Content starts
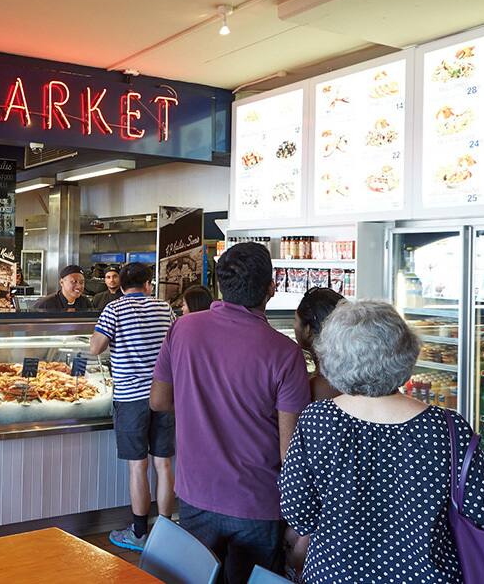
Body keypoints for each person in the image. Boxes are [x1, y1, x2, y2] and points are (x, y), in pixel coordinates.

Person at [280, 300, 484, 583]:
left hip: (334, 574)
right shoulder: (448, 428)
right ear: (407, 352)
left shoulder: (318, 420)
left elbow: (299, 513)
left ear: (332, 356)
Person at [150, 242, 310, 582]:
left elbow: (159, 400)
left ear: (220, 284)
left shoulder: (183, 328)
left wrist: (197, 404)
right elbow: (290, 451)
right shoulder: (286, 353)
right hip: (257, 502)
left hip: (196, 492)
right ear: (271, 287)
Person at [91, 263, 175, 551]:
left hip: (130, 398)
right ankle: (165, 534)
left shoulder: (114, 309)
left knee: (138, 466)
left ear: (122, 285)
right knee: (164, 464)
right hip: (164, 395)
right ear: (148, 284)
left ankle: (139, 533)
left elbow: (95, 348)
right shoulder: (165, 308)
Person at [283, 287, 345, 578]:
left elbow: (294, 458)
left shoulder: (313, 388)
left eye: (296, 322)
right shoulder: (359, 380)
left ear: (308, 330)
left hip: (316, 508)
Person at [294, 287, 344, 402]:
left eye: (295, 319)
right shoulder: (355, 376)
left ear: (308, 330)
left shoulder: (314, 388)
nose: (294, 326)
Content ends
▸ **TASK TO CARRY OUT**
Hand back the data above exactly, with no images.

▸ **RESULT**
Body keypoints for each person in the image. Boxes are [x1, y1, x2, y2] and points are (x, y), in pixel coordinates.

Person at [280, 300, 484, 583]:
left hip: (334, 574)
right shoulder: (448, 428)
right ear: (407, 352)
left shoulder: (318, 420)
left elbow: (299, 513)
left ear: (332, 356)
Person at [150, 242, 310, 582]:
left elbow: (159, 400)
left ear: (220, 284)
left shoulder: (183, 328)
left wrist: (197, 404)
right elbow: (290, 451)
right shoulder: (286, 353)
right hip: (257, 502)
left hip: (196, 492)
right ear: (271, 287)
Person at [91, 263, 175, 551]:
left hip: (130, 398)
right ankle: (165, 534)
left shoulder: (114, 309)
left knee: (138, 466)
left ear: (122, 285)
right knee: (164, 464)
right hip: (164, 395)
right ear: (148, 284)
left ankle: (139, 533)
left elbow: (95, 348)
right shoulder: (165, 308)
Person at [283, 287, 345, 578]:
left elbow: (294, 458)
left shoulder: (313, 388)
left eye: (296, 322)
right shoulder: (359, 380)
left ear: (308, 330)
left hip: (316, 508)
Person at [294, 287, 344, 402]:
left eye: (295, 319)
right shoulder: (355, 376)
left ear: (308, 330)
left shoulder: (314, 388)
nose: (294, 326)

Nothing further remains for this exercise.